The reason why Israel has always protested such moves - and should have opposed such a summit now – is that there is not much probability that within a constellation where it would face Arab states, Russia, the United Nations and the European Union alone it would not find itself in an inferior position.
True, the US will also be present; however, even America's current guiding interests do not always tie in with Israel's guiding interests. In any event, it would be hard to expect the Americans - in their current international and shaky position - to strongly confront the other participants, particularly as their positions do not differ much from those of the other parties in the diplomatic equation on critical topics such as Jerusalem, settlements and even borders.
Abbas wants final-status talks
The US is only close to us on the matter of refugees, but even on this matter it would require much determination and diplomatic wisdom on Israel's part to prevent a formula such as the one raised and dropped in Taba, which in principle would have recognized the rights of refugees to enter the State of Israel, while also opening the door for the realization of such a "right."
Mahmoud Abbas has already made clear what he would demand at the planned summit: To immediately engage in talks on a final-status agreement based on the desirable Palestinian positions of course.
Bush's address alludes to the fact that the US at least partially supports this claim, if not all its details. "But Israel went to the Madrid summit," some will say, "wasn't that an international summit?" The answer is no. Madrid was nothing but a festive international ceremony for embarking on direct and indirect talks without preconditions between Israel and its enemies: Jordan and the Palestinians, Syria and Lebanon.

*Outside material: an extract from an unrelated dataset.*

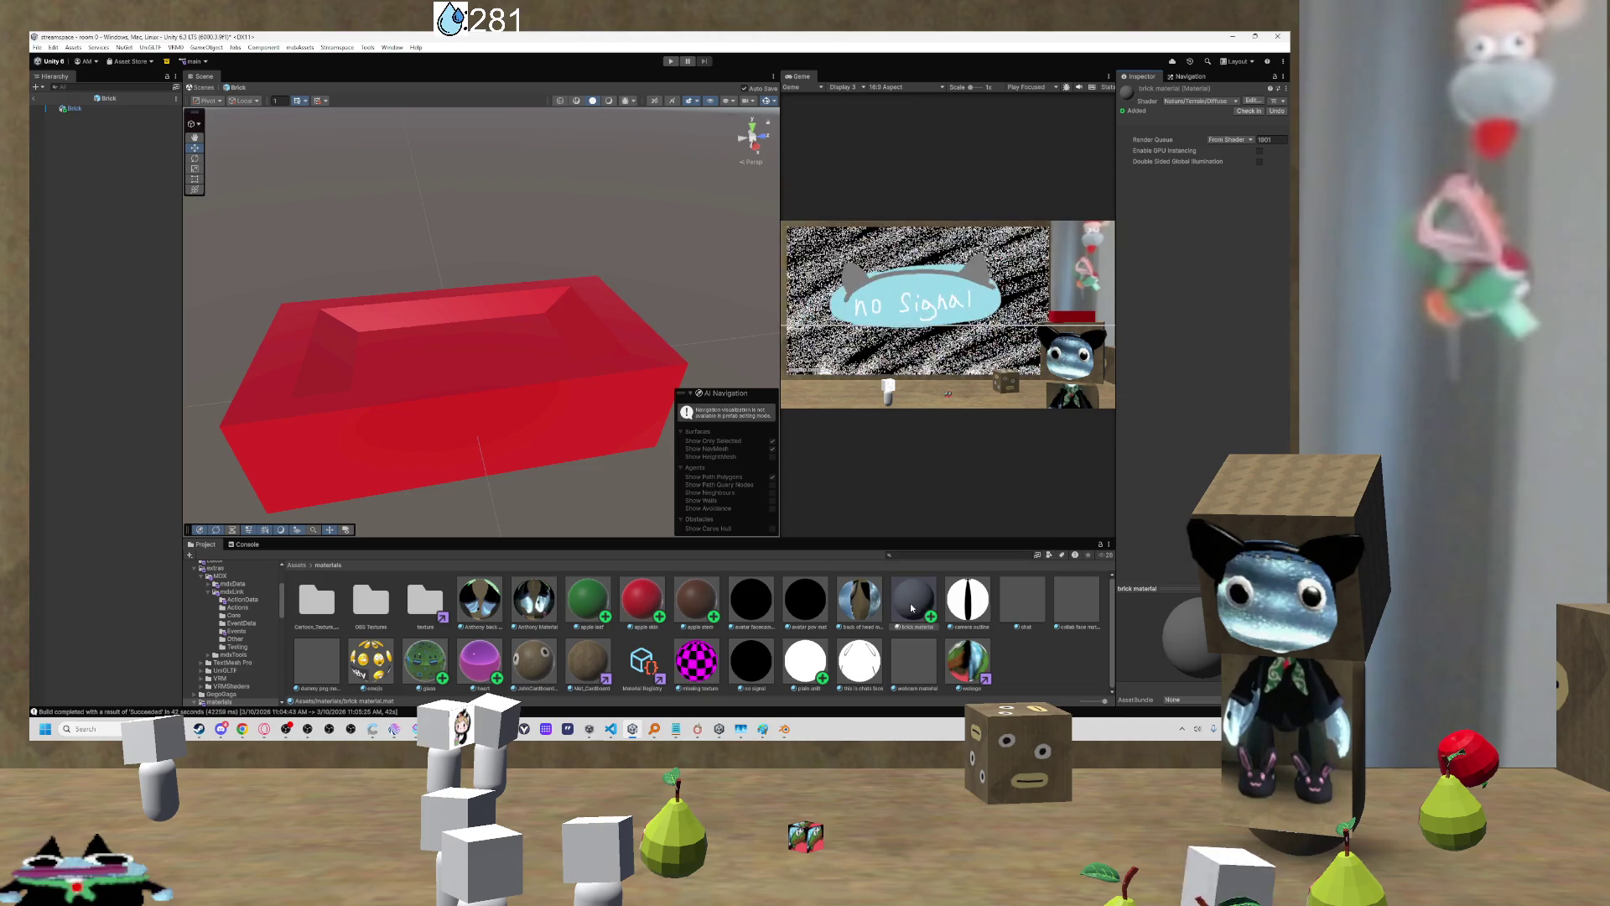
# Step: Apply the brick material to the box and revert it to the Standard shader
pyautogui.moveTo(911, 608); pyautogui.dragTo(503, 411)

Moreover, ahead of the talks, Israel received from the US a list of commitments and agreements that were likely to have had long-term importance - had they been immediately implemented in the Oslo Agreement.

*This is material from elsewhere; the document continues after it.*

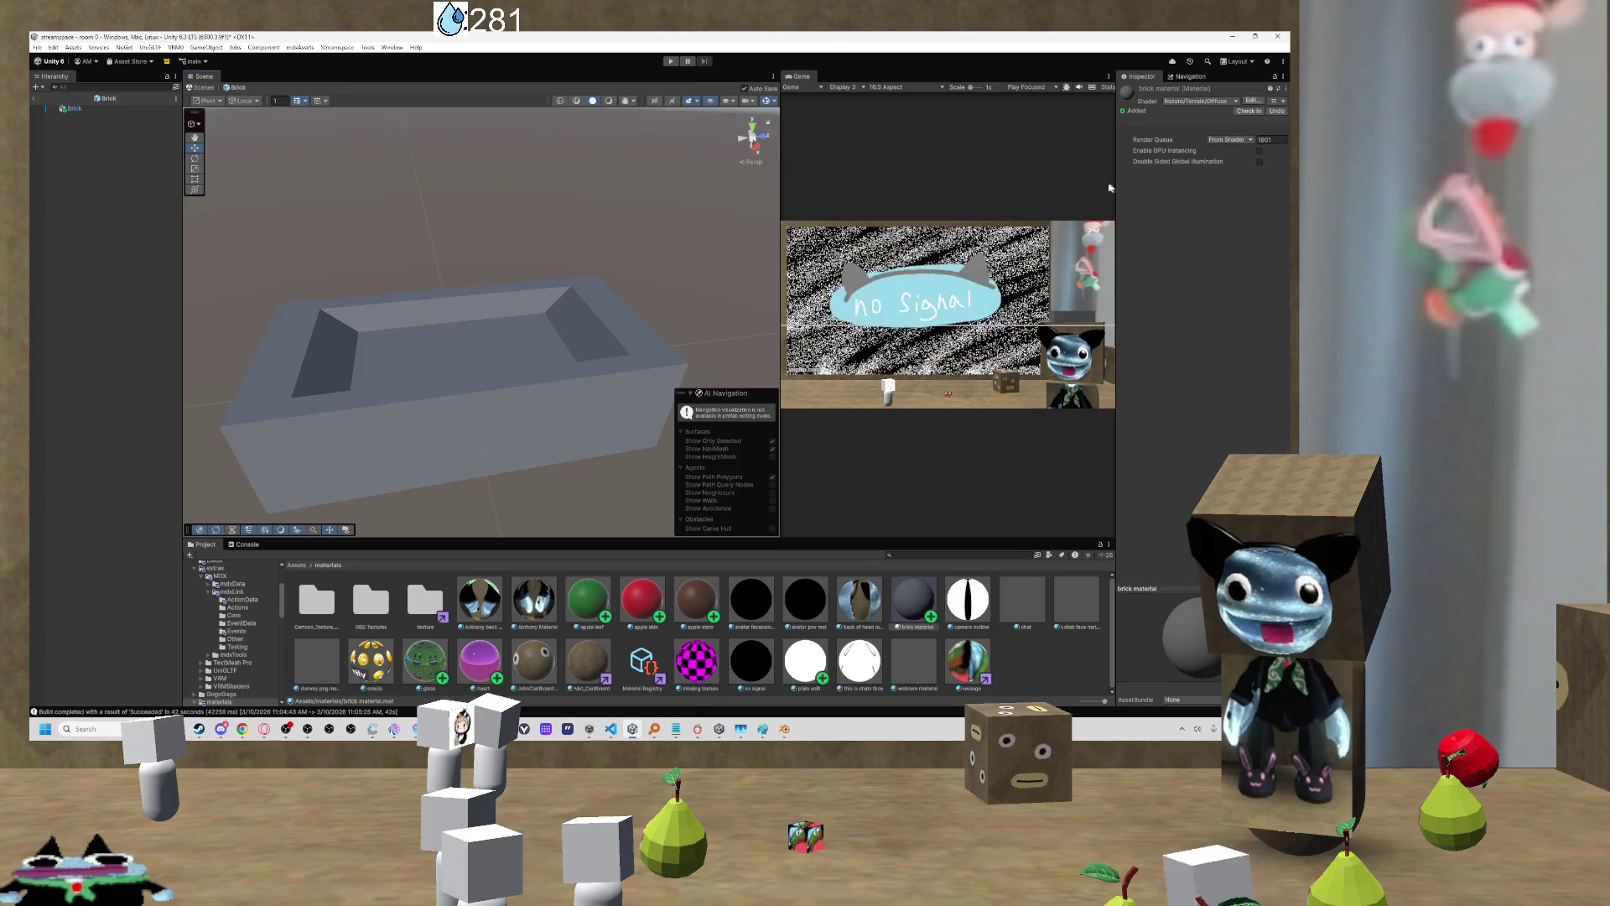
pyautogui.click(1236, 102)
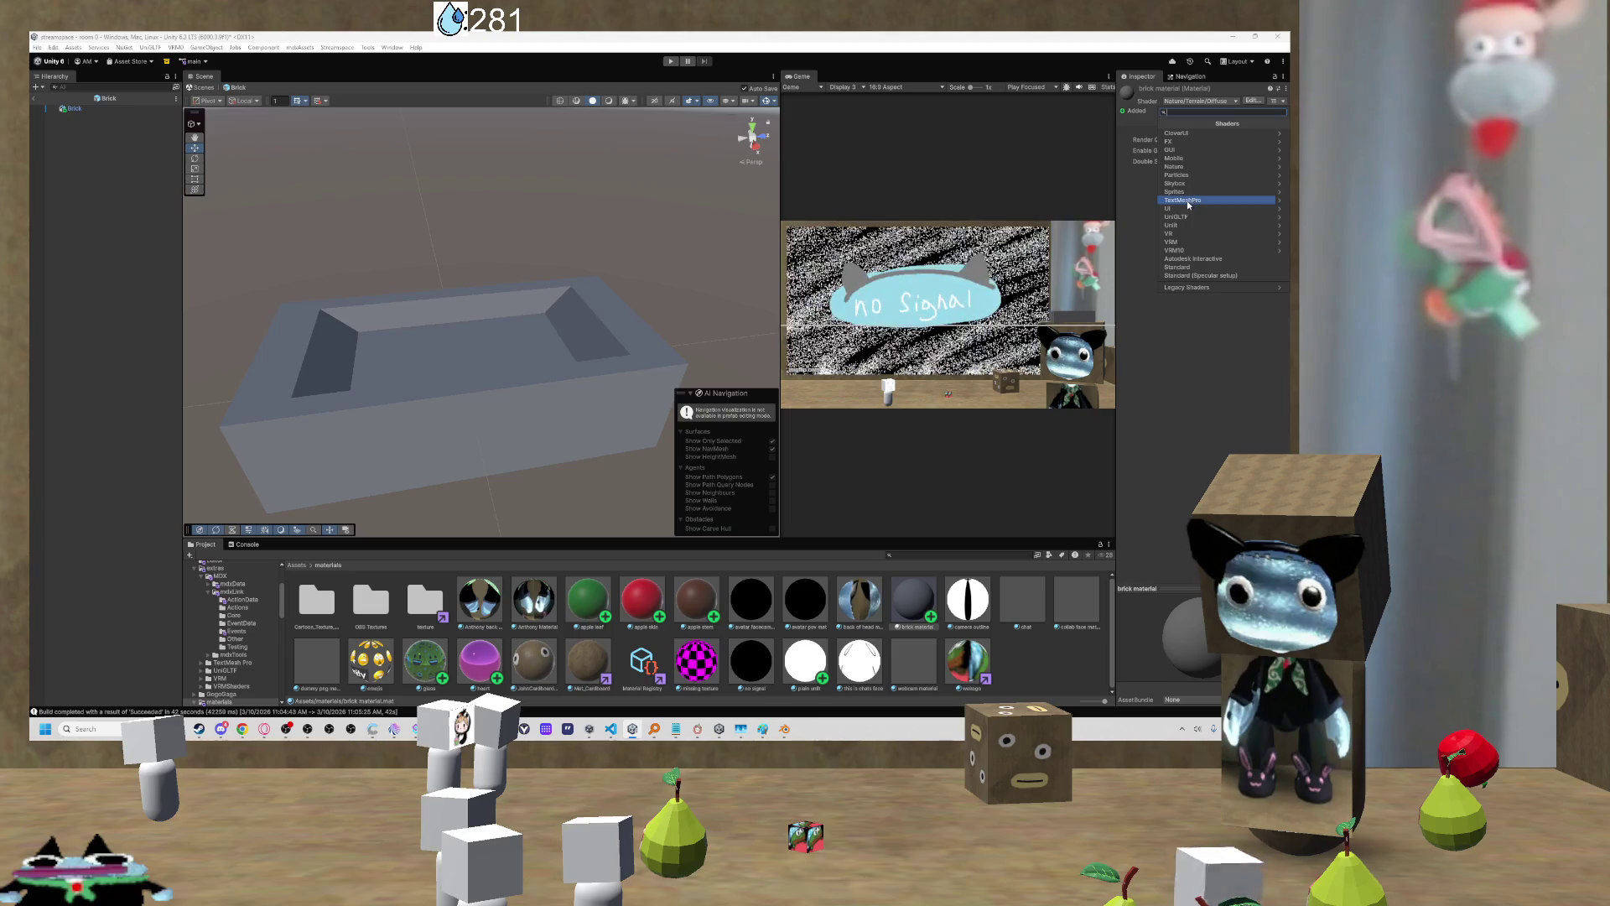
pyautogui.click(1181, 267)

For some reason, our cabinet believes that its ties with the international community have improved to such an extent that there is no reason to fear pressure on crucial matters. Yet even if some improvement has been made in this regard, it will not suffice to guarantee that the planned international summit will present stable and reliable support of our positions in some crucial matters from our point of view.
Bush's address also contains a few positive points such as the call on Arab states (particularly Saudi Arabia) to recognize the State of Israel, but it is not enough to mitigate the main clause calling for an international summit in November.